What the slave can teach us

Parshat Mishpatim, which we are reading this week, has among its many thought-provoking ideas one that I find particularly odd, but also poignantly important in these times.

The parshah tells us that at the end of six years of work, a man who has acquired a Jewish slave – as a way, for example, for the slave to pay restitution for a theft – must allow the slave to go free. However, if the slave indicates that he would prefer to remain a slave, even after his debt and time have been served, he may do so with the enactment of a very odd ritual. The master is required to take an awl and use it to bore a hole through the ear of the slave while standing against the doorpost of the home.

Rashi, apparently bothered by this ritual, asks what the significance is of such an odd action? What is the message in drilling a hole into a person’s ear that has some relevance to being a slave?

Rashi answers the question by quoting from the Talmud: “The ear that heard on Sinai ‘You are to be slaves to Me’ and nevertheless chose to sell himself into slavery (acquiring a different master for himself) and then chose to remain in servitude when he had the opportunity to go free is deserving of punishment.”

Well, that’s all well and good, but I certainly have a problem with this. It was not his ear that was at fault, but his brain. The ear is a receptacle for hearing sound, but it’s his brain that did not actualize what he heard. The ear did its job, while the brain, clearly, did not. Perhaps they should have punched a hole in his brain, rather than his ear, since the slave certainly heard what had been said at Mount Sinai, but he simply didn’t allow it to enter into his brain!
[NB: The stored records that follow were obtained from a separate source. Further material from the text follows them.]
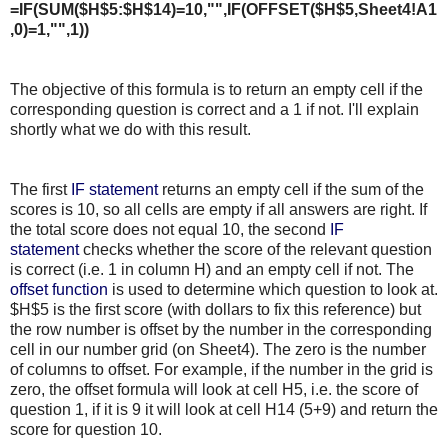
=IF(SUM($H$5:$H$14)=10,"",IF(OFFSET($H$5,Sheet4!A1
,0)=1,"",1))
The objective of this formula is to return an empty cell if the
corresponding question is correct and a 1 if not. I'll explain
shortly what we do with this result.
The first
IF statement
returns an empty cell if the sum of the
scores is 10, so all cells are empty if all answers are right. If
the total score does not equal 10, the second
IF
statement
checks whether the score of the relevant question
is correct (i.e. 1 in column H) and an empty cell if not. The
offset function
is used to determine which question to look at.
$H$5 is the first score (with dollars to fix this reference) but
the row number is offset by the number in the corresponding
cell in our number grid (on Sheet4). The zero is the number
of columns to offset. For example, if the number in the grid is
zero, the offset formula will look at cell H5, i.e. the score of
question 1, if it is 9 it will look at cell H14 (5+9) and return the
score for question 10.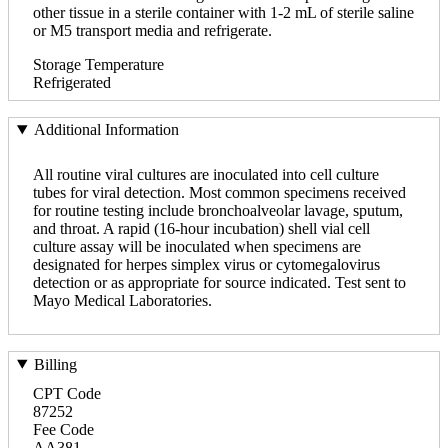
other tissue in a sterile container with 1-2 mL of sterile saline
or M5 transport media and refrigerate.
Storage Temperature
Refrigerated
Additional Information
All routine viral cultures are inoculated into cell culture
tubes for viral detection. Most common specimens received
for routine testing include bronchoalveolar lavage, sputum,
and throat. A rapid (16-hour incubation) shell vial cell
culture assay will be inoculated when specimens are
designated for herpes simplex virus or cytomegalovirus
detection or as appropriate for source indicated. Test sent to
Mayo Medical Laboratories.
Billing
CPT Code
87252
Fee Code
AA381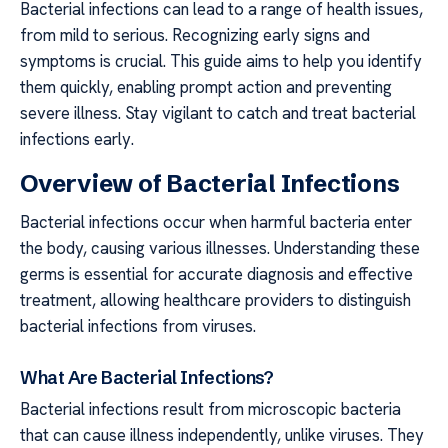
Bacterial infections can lead to a range of health issues,
from mild to serious. Recognizing early signs and
symptoms is crucial. This guide aims to help you identify
them quickly, enabling prompt action and preventing
severe illness. Stay vigilant to catch and treat bacterial
infections early.
Overview of Bacterial Infections
Bacterial infections occur when harmful bacteria enter
the body, causing various illnesses. Understanding these
germs is essential for accurate diagnosis and effective
treatment, allowing healthcare providers to distinguish
bacterial infections from viruses.
What Are Bacterial Infections?
Bacterial infections result from microscopic bacteria
that can cause illness independently, unlike viruses. They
The answer is, in fact, it’s the ear’s fault, because the message remained only in the ear. The trouble with this person is that he heard, externally, but he did not listen. He didn’t internalize the message of, “They shall be slaves to Me; not slaves to other slaves.” That was his sin. The message remained only in the ear. It literally went in one ear and out the other.

How clearly we see this in today’s TV-watching, moviegoing and sports-following society. We in many ways have become a society of spectators, even in relation to our own lives. We don’t allow messages to enter our psyche, but rather we let them sit, externally, in our ear, not entering our brain.
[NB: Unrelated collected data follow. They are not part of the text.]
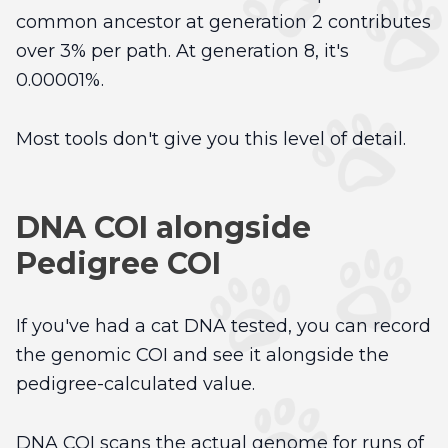
common ancestor at generation 2 contributes
over 3% per path. At generation 8, it's
0.00001%.
Most tools don't give you this level of detail.
DNA COI alongside
Pedigree COI
If you've had a cat DNA tested, you can record
the genomic COI and see it alongside the
pedigree-calculated value.
DNA COI scans the actual genome for runs of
We watch life, even our own lives, and believe that there’s nothing we can do to change. We are what we are. But in reality, if we only allow the messages of the Torah, our Jewish tradition, to enter from our ear into our consciousness, we will be able to free ourselves from our own bonds of slavery, slavery to what we allow ourselves to remain as, rather than who we can become.

Taking the Torah’s messages from our ear and bringing it into our brain – that is, truly listening to the message, not just passively hearing it – teaches us that we can become as great, as good and as spiritual as we want to be, and become the person we truly want to become.

Rabbi Avram Rothman is spiritual leader of the Thornhill Community Shul in Thornhill, Ont.